Não há figura mais fascinante do que um bom vilão. Aliás, uma das empreitadas mais divertidas das quais participei como membro da OFCS (associação de críticos da qual faço parte desde 2002) foi a criação de uma lista dos `100 Maiores Vilões de Todos os Tempos` – um esforço que consumiu alguns meses de trabalho, mas que gerou ótimas discussões no grupo. Apesar de satisfeito com o resultado, devo dizer que senti certa frustração por não ter conseguido emplacar dois nomes na lista: Zé Pequeno (Leandro Firmino da Hora), de Cidade de Deus, e Tom Ripley, que já foi interpretado por nada menos do que quatro atores ao longo dos últimos 44 anos (um quinto nome, Barry Pepper, se juntará à lista este ano, com o lançamento de White on White).
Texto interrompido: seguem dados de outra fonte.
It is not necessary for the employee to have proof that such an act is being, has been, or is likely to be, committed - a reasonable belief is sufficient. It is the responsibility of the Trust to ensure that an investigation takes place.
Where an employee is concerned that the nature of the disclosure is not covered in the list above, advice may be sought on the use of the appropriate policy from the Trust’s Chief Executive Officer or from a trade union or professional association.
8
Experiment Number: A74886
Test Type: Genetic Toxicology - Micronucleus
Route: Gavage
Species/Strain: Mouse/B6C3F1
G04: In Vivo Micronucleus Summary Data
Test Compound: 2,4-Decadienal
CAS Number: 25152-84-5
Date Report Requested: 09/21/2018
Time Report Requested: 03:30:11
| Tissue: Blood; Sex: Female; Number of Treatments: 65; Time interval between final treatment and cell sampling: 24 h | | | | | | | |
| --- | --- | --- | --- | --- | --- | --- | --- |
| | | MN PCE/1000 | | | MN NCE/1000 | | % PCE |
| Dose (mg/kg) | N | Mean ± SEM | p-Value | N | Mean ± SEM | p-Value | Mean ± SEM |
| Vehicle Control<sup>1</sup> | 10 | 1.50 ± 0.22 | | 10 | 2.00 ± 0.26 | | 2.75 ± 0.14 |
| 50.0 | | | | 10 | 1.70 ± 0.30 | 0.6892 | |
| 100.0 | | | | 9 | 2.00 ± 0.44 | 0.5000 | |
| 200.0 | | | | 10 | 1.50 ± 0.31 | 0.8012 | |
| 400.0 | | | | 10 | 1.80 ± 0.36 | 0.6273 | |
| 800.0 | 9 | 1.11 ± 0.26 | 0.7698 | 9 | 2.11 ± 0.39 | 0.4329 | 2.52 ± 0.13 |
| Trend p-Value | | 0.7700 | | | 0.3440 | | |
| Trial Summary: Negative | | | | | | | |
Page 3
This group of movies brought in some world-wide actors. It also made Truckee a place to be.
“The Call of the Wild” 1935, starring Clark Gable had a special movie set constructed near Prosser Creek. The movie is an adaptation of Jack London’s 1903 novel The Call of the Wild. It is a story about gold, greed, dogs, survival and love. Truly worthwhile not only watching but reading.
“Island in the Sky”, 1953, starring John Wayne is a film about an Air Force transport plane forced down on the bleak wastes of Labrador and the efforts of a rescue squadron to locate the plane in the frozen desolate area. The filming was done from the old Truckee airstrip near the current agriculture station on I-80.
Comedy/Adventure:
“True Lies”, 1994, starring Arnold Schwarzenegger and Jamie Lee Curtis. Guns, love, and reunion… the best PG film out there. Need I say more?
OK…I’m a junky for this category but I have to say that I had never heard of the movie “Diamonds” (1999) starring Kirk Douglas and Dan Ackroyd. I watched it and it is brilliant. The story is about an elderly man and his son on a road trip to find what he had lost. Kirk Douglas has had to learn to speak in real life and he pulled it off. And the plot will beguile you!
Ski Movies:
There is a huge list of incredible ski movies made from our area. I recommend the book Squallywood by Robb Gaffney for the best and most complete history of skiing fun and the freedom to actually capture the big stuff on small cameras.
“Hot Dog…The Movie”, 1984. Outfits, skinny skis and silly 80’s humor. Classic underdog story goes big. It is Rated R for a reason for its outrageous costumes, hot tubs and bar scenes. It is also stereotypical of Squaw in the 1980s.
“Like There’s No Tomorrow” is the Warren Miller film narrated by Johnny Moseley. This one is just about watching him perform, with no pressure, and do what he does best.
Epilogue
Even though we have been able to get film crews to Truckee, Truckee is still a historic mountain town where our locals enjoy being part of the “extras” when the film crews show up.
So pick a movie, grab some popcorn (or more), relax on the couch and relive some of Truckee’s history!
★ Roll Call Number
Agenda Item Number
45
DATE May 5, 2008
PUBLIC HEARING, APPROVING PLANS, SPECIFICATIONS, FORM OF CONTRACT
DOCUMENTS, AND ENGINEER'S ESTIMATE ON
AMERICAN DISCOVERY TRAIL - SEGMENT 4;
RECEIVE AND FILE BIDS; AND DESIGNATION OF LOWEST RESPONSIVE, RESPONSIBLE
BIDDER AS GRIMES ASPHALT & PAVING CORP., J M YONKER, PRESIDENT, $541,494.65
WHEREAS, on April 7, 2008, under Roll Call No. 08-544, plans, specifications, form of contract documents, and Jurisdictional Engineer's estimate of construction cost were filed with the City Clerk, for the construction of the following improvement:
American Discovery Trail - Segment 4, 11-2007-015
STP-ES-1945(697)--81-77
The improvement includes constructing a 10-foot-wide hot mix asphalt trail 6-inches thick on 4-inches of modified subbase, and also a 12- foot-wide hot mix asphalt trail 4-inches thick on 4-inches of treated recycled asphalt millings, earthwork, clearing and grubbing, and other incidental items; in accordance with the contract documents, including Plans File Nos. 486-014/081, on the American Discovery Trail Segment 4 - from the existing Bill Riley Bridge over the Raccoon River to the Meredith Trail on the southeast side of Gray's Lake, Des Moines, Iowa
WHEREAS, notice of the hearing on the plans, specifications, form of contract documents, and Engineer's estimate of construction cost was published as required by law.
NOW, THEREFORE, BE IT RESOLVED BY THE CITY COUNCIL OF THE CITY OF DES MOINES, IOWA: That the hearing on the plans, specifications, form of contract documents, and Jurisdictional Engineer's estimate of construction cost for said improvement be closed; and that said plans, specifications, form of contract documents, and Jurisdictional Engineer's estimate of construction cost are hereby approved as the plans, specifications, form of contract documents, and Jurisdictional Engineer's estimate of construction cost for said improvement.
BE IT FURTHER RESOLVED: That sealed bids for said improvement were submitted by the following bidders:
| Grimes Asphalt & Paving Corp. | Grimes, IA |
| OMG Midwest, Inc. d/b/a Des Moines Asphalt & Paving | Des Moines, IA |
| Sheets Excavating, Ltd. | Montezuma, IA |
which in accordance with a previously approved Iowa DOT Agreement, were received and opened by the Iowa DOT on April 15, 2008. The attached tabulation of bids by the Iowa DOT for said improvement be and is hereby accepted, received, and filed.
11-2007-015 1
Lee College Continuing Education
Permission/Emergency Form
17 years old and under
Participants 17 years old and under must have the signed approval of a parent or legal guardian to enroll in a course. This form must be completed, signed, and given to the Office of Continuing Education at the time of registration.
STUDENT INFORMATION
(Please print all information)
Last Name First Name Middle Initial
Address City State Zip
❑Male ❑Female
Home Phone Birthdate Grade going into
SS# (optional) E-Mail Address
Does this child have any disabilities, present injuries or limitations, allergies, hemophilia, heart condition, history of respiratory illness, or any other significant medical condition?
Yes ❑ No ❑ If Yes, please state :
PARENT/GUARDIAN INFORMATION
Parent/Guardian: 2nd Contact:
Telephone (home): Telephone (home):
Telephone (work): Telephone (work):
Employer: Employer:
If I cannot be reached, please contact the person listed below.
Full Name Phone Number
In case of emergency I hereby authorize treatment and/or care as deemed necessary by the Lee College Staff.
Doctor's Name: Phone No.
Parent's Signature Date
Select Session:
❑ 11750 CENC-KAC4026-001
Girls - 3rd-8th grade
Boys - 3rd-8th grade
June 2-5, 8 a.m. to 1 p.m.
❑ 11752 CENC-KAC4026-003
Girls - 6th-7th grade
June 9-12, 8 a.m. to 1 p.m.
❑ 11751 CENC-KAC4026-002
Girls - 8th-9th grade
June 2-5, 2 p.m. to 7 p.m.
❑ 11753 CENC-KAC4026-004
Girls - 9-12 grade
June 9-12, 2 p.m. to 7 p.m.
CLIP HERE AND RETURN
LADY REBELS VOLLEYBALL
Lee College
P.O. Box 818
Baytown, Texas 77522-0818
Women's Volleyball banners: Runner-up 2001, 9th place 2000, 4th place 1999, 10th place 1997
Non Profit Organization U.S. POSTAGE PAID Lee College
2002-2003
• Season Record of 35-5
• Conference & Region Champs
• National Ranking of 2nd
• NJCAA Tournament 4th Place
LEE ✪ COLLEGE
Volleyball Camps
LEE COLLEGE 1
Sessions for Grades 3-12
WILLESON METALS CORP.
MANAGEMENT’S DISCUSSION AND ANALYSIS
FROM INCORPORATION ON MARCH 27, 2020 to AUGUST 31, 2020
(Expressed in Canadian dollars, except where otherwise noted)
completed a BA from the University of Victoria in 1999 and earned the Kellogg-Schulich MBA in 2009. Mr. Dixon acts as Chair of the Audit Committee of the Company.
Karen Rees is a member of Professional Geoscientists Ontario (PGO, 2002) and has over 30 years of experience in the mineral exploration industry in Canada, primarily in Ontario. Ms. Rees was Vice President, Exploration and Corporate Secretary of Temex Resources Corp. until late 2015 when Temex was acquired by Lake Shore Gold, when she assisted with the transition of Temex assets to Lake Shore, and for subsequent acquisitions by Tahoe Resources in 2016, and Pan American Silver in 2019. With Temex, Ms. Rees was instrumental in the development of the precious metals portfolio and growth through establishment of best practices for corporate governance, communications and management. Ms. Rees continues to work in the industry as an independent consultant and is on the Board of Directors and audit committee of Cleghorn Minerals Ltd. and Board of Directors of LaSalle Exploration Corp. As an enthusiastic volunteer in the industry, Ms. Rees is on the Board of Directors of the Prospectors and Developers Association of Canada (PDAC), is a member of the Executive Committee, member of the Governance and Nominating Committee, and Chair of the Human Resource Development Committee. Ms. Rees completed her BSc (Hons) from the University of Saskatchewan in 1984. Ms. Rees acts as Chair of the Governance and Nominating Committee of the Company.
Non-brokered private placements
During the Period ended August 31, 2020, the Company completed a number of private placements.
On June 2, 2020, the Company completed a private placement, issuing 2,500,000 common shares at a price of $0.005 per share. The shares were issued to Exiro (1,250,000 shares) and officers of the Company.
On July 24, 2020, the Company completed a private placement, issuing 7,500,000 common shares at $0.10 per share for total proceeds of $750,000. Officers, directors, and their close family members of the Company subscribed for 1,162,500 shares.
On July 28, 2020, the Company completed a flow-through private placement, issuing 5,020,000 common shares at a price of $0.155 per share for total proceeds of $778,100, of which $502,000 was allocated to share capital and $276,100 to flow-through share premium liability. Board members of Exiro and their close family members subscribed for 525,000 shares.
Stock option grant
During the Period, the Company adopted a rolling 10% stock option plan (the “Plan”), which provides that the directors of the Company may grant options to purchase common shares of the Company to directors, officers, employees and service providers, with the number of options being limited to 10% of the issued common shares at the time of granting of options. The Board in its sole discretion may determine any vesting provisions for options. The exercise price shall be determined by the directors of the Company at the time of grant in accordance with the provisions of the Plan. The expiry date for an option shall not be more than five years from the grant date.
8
Criado pela escritora americana Patricia Highsmith, Ripley possui várias semelhanças com outro grande vilão que saltou dos livros para as telonas, Hannibal Lecter: ambos são extremamente inteligentes e têm imenso orgulho de seu bom gosto e refinado senso estético. Pianistas talentosos, Ripley e Lecter possuem seus próprios códigos morais, que seguem rigidamente. Por outro lado, Lecter é obviamente insano, o que o livra de quaisquer sofrimentos que poderiam ser provocados por sua consciência. Esta, aliás, é a principal diferença entre os dois personagens: ao contrário do psiquiatra canibal, Tom Ripley sabe que é um ser humano desprezível – e se o víamos dar seus primeiros passos na criminalidade em O Sol por Testemunha (onde foi vivido por Alain Delon) e O Talentoso Ripley (estrelado por Matt Damon), em O Retorno do Talentoso Ripley o personagem já não hesita em reconhecer que, afinal de contas, nasceu com um dom para a contravenção. Ainda assim, ele demonstra certo incômodo com relação ao que faz: `Sou uma criação`, ele diz, em certo momento deste filme. `Um improvisador talentoso. Não tenho consciência. Quando era mais jovem, isso me incomodava, mas não mais`. É claro que o simples ato de falar com amargura sobre sua `falta de consciência` revela a existência da mesma – um paradoxo que o torna ainda mais interessante.
Roteirizado por Liliana Cavani e Charles McKeown, O Retorno do Talentoso Ripley é a segunda versão do livro Ripley’s Game a ser levada para o Cinema, já que Wim Wenders já o havia adaptado em 1977, no fraco O Amigo Americano. Ambientada vários anos depois dos acontecimentos vistos em O Sol por Testemunha e O Talentoso Ripley, a história desta vez gira em torno de Jonathan Trevanny, um moldureiro que está morrendo em função de leucemia. Certo dia, durante uma festa, ele comete o equívoco de ofender Ripley ao questionar seu refinamento artístico. Assim, quando é procurado por um antigo comparsa que está à procura de um assassino que possa eliminar dois mafiosos, Ripley indica o nome de Jonathan, alegando que, por estar à beira da morte, o sujeito não tem nada a perder – e o fato de não ser um matador profissional será uma vantagem, já que ninguém conseguirá reconhecê-lo. O que Ripley quer, obviamente, é vingar-se do desafeto ao tirar-lhe o único bem que este possui: a inocência.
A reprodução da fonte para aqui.